A great deal of the Canadian pension funds and asset managers’ money is invested offshore.

And a lack of competition in a Canadian economy dominated by oligopolies (including banking, RBC take note) helps account for weak business investment in everything from productivity-enhancing modern equipment to R&D and worker upskilling.

That deficiency is real. “The core problem is that business investment in Canada has been flat for the last decade,” Carney said in a Toronto speech in November. “We have stopped taking risks.”

But that challenge won’t be adequately addressed by RBC’s immodest proposal to “shape a new and prosperous Canada” by directing $1.8 trillion of domestic, foreign and state money into six selected industrial sectors over the next decade.

The biggest of RBC’s favoured sectors, oil and gas, accounts for $705 billion, or about 40 per cent, of its proposed capital infusion.

But in calling for new oil pipelines, increased oil and gas production, and more liquefied natural gas (LNG) terminals, RBC would have Canada double down on the same volatile petroleum sector that is largely responsible for the capital drain.

International investment in the sector fell after 2015 when the world oil price dropped and as offshore investors shifted away from fossil fuels, shedding their Canadian oilsands investments.

RBC also lauds Canada’s pledge to boost defence spending to five per cent of GDP by 2035 — a near tripling of military expenditures.

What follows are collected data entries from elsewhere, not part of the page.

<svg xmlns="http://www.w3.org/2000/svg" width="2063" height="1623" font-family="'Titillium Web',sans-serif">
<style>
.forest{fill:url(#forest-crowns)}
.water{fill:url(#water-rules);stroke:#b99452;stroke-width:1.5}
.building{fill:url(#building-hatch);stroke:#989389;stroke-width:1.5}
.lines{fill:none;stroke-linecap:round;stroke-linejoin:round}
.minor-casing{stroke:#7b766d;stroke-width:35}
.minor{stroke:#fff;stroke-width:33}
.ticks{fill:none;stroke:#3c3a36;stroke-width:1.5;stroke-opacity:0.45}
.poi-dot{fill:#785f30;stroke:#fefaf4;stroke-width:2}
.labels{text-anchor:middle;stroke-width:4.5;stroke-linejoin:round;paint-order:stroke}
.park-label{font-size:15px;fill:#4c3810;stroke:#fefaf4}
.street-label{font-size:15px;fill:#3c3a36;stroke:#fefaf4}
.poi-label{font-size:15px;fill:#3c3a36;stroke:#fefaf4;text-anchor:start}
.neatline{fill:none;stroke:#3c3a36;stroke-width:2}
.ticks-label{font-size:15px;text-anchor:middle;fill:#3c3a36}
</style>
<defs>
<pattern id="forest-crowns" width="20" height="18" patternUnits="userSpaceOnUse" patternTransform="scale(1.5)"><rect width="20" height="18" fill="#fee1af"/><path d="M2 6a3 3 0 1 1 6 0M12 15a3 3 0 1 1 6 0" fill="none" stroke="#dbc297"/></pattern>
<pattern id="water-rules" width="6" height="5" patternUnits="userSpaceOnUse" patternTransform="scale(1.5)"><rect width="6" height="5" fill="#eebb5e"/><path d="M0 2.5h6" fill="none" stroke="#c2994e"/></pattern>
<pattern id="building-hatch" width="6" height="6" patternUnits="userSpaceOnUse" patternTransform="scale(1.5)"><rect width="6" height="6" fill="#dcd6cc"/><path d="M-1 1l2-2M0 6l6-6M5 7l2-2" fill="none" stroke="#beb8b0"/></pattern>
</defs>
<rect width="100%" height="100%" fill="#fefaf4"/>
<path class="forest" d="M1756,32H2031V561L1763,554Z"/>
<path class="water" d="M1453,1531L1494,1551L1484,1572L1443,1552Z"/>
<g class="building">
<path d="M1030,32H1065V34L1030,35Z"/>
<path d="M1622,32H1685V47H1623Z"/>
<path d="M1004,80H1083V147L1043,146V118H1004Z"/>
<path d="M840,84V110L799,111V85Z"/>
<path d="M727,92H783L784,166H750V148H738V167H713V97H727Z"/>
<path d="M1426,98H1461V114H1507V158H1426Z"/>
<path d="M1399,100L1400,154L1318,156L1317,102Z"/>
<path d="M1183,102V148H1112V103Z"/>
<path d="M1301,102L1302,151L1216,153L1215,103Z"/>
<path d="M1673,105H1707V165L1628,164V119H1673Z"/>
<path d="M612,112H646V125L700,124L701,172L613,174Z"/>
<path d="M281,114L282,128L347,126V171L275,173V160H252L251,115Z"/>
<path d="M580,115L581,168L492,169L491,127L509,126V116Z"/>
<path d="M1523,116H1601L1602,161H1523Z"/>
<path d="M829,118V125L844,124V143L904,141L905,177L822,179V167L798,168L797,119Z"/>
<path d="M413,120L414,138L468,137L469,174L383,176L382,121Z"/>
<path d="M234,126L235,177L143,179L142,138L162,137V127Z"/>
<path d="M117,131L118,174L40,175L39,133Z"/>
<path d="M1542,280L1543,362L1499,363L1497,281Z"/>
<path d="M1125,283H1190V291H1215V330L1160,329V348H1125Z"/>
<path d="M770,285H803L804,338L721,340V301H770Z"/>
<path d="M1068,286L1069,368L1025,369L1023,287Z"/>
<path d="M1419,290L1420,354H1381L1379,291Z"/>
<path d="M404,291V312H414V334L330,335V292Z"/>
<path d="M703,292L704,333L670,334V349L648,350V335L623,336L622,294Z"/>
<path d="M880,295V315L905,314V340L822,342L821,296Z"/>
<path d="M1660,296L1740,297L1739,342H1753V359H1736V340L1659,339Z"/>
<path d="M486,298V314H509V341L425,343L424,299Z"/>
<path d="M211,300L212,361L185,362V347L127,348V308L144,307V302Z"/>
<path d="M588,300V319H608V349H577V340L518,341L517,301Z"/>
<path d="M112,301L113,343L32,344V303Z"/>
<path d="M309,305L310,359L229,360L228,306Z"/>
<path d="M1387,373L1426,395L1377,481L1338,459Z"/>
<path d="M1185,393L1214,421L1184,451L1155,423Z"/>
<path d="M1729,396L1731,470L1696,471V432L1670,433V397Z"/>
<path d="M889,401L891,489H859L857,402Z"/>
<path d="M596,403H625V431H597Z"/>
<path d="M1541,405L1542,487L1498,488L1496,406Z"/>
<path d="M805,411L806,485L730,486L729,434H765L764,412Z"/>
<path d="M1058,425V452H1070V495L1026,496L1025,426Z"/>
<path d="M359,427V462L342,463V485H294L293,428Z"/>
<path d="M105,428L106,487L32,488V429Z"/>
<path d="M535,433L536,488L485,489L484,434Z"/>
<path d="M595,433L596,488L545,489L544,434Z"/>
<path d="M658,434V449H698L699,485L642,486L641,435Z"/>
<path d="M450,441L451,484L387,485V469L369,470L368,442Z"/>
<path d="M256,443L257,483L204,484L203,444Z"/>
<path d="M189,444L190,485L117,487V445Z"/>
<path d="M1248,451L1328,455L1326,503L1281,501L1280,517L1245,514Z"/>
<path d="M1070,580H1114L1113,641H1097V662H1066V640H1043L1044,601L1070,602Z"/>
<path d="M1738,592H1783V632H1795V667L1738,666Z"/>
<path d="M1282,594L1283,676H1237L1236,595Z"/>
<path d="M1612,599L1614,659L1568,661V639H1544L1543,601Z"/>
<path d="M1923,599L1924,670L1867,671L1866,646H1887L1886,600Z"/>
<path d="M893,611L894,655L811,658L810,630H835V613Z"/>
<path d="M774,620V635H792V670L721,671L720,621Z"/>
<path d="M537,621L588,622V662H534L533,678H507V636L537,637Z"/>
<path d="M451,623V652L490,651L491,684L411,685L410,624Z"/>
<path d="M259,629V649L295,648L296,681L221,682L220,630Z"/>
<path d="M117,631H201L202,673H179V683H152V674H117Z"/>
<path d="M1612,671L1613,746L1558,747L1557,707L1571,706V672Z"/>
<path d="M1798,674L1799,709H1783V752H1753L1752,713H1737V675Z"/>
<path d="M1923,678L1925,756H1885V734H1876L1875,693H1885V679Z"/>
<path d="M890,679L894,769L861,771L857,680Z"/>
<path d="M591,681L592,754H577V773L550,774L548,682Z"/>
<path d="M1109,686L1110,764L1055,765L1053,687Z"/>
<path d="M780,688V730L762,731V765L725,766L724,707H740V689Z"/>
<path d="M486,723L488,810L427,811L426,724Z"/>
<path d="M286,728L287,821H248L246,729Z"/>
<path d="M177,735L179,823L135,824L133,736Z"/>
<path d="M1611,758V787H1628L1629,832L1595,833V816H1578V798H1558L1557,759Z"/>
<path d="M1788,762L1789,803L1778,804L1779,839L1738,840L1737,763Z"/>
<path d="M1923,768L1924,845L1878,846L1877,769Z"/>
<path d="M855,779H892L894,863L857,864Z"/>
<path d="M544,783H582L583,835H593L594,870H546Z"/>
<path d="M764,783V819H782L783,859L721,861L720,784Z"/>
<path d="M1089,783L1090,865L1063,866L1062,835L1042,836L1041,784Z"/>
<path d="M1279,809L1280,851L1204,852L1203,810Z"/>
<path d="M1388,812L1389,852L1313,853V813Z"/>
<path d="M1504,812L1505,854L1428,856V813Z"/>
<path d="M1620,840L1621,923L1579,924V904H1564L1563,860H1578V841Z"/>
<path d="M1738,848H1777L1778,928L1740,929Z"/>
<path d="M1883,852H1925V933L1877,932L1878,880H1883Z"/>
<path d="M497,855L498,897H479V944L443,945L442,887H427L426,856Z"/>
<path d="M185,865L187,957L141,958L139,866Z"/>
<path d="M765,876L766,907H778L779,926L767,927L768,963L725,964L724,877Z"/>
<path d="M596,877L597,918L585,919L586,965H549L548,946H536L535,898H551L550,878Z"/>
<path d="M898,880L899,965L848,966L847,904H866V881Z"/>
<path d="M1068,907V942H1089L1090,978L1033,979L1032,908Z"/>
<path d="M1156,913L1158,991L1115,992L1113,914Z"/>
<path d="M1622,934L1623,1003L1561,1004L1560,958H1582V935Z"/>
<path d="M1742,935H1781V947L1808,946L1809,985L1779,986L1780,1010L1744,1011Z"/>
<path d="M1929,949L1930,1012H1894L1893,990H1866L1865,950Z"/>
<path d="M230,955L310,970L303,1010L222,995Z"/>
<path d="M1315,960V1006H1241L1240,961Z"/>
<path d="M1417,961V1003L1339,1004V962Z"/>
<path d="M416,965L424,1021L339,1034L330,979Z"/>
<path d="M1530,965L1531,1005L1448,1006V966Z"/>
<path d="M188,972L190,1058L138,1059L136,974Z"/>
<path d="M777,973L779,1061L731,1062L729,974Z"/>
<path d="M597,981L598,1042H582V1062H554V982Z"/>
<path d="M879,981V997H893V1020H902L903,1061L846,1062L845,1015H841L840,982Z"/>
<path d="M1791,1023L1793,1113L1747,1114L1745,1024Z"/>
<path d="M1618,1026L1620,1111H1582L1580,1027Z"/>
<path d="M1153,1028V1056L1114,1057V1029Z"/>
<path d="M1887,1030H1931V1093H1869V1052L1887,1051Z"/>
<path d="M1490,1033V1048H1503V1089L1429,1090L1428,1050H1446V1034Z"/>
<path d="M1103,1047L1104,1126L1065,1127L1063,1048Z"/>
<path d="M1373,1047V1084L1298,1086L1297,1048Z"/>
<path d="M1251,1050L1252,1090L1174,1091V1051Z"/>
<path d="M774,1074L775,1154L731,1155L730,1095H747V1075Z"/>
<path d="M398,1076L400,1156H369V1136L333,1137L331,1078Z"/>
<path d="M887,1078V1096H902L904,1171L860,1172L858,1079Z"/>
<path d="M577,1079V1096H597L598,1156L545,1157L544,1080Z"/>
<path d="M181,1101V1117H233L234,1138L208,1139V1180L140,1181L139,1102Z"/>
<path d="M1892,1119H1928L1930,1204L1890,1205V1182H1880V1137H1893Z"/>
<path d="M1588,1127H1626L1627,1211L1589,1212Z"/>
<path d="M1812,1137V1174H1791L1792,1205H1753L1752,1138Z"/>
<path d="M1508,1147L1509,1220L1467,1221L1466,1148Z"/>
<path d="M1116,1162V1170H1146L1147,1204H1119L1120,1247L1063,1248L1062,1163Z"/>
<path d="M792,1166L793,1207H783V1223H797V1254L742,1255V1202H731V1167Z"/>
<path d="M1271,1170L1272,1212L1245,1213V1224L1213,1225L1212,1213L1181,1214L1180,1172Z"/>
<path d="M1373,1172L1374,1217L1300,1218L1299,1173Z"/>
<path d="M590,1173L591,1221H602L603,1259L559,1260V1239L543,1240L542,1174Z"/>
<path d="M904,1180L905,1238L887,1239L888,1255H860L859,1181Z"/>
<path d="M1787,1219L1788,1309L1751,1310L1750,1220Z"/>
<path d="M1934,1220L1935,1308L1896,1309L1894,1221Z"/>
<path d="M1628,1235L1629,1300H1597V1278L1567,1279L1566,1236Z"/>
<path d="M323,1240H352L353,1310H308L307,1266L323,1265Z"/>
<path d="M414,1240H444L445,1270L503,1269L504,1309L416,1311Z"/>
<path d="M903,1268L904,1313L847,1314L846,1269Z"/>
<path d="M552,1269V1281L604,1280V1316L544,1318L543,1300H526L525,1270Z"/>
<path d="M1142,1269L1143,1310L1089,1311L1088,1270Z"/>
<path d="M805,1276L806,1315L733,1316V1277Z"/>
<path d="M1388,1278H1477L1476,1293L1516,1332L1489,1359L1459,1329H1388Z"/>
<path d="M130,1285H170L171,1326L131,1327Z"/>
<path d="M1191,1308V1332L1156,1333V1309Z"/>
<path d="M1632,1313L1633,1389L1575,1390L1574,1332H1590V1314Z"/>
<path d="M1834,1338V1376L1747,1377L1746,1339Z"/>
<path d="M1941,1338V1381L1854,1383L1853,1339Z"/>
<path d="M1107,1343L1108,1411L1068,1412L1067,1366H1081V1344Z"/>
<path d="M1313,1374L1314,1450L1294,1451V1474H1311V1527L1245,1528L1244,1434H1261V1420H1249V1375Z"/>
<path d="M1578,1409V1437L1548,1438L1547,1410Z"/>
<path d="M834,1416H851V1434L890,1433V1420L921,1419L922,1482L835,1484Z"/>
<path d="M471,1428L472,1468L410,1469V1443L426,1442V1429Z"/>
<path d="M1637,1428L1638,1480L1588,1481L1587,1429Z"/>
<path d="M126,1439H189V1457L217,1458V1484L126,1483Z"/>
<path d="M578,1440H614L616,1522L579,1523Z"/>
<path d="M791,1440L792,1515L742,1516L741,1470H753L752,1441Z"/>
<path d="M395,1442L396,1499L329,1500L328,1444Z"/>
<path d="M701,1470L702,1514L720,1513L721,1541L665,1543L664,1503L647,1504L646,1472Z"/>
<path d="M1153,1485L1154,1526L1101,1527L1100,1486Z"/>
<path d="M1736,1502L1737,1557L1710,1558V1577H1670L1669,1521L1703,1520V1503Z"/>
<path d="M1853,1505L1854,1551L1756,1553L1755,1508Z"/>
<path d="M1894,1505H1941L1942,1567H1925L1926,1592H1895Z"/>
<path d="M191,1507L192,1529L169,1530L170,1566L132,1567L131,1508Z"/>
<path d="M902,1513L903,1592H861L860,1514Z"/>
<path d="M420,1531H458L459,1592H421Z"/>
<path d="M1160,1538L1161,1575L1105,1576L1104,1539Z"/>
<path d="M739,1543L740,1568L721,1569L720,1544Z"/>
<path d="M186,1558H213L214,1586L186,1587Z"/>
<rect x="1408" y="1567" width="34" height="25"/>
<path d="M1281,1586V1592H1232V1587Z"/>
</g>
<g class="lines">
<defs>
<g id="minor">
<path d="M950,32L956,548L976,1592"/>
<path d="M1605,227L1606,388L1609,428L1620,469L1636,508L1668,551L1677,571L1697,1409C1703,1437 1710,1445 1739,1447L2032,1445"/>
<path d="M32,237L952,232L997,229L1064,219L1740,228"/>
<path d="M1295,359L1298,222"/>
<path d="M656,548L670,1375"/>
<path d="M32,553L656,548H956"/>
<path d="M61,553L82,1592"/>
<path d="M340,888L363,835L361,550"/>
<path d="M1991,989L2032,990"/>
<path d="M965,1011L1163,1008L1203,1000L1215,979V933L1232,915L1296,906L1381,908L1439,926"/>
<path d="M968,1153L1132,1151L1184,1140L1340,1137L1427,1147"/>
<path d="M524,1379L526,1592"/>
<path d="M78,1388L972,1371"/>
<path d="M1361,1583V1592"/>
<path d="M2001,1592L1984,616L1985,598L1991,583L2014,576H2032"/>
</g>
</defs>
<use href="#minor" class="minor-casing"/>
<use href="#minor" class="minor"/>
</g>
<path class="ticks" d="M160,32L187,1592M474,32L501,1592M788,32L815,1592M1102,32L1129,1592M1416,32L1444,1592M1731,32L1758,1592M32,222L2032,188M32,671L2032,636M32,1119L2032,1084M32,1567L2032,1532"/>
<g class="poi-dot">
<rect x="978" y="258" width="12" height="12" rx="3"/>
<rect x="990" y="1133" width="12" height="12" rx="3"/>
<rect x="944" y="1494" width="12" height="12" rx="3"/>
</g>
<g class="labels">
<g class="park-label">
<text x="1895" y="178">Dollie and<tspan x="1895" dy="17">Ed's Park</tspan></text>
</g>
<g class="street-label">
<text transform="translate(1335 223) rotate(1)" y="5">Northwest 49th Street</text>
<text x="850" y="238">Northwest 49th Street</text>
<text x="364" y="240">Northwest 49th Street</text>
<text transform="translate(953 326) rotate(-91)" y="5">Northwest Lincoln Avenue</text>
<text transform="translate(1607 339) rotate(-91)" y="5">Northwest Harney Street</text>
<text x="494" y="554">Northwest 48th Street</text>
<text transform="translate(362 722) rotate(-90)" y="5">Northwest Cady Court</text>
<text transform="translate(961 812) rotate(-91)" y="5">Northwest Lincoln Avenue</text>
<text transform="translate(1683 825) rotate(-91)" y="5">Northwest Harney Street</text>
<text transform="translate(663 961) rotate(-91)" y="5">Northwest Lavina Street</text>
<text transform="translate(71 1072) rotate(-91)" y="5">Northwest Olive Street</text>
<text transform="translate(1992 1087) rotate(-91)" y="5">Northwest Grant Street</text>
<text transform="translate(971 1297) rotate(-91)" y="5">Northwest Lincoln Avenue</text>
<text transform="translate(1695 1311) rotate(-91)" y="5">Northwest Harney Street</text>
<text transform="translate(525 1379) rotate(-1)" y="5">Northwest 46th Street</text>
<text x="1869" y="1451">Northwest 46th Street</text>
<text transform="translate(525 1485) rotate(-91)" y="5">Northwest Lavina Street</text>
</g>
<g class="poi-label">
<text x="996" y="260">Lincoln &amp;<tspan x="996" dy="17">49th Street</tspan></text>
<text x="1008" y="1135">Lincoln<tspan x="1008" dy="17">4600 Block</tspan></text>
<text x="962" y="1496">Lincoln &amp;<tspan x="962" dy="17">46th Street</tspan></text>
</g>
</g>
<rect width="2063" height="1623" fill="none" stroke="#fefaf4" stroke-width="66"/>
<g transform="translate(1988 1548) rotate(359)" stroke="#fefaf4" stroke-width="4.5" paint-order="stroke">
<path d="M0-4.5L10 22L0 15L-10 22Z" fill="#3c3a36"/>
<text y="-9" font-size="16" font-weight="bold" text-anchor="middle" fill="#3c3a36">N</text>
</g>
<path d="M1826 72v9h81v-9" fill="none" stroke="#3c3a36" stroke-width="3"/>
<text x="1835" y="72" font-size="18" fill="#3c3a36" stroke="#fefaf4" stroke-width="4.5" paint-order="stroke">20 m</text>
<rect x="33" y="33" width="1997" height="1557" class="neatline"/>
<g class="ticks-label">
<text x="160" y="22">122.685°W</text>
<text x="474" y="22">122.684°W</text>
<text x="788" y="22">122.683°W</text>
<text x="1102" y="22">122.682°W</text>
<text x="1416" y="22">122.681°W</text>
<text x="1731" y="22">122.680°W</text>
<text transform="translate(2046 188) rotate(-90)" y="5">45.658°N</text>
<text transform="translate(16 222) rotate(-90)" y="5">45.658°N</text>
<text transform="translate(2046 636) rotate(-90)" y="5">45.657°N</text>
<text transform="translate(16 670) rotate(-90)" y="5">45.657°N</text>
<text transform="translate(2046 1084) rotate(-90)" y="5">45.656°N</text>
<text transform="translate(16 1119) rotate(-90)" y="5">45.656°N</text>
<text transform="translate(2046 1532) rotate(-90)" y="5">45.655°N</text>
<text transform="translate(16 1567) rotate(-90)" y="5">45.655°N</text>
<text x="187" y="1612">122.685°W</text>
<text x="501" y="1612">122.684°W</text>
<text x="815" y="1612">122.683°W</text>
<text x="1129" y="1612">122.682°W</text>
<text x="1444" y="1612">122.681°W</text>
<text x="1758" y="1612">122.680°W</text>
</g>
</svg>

Among other benefits, a much bigger defence budget “enables Canada to contribute to NATO’s collective defence,” says RBC.

Here again there’s reason for doubt.

Defence spending is notoriously underwhelming as a source of economic stimulus.

And NATO, basically a branch of the Pentagon, has been ineffectual in the two current conflicts most alarming to Canada — Russia’s invasion of Ukraine and America’s provocation of Iran, in partnership with Israel, to bottle up more than one-fifth of the world’s oil and gas production in the Persian Gulf. The Middle East crisis has driven up Canadian food and fuel prices, worsening our cost-of-living crisis.

RBC makes a commendable case for increased investment in electricity capacity, agricultural and food processing, metals and minerals, and space, in which Canada can build on existing strengths.

But the investment sums it proposes for those sectors are small compared to oil and gas save for building a 21st-century power system ($670 billion).

What’s most disappointing about the prevailing preoccupation with making Canada an industrial and energy superpower is that this vision of Canada’s future ignores necessary investments in social goods — namely, health care, education, affordable housing and public transit.

All of those are essential to Canada’s future prosperity. And all are underfunded.

The six sectors highlighted by RBC together account for less than 10 per cent of the economy. By contrast, public sector activity accounted for almost half of nominal GDP (47.2 per cent) in 2024.

The public sector, and non-profit organizations and volunteerism that aren’t captured in GDP statistics, have the added benefit of being beyond the reach of U.S. tariffs.

Striving for greater industrial sovereignty is a worthwhile ambition. But it can’t come at the expense of social investments that underpin Canadians’ well-being.

The visiting financiers won’t be scouting for investment opportunities in Canadian health care, education, housing and daycare. A summit on those pressing needs is long overdue.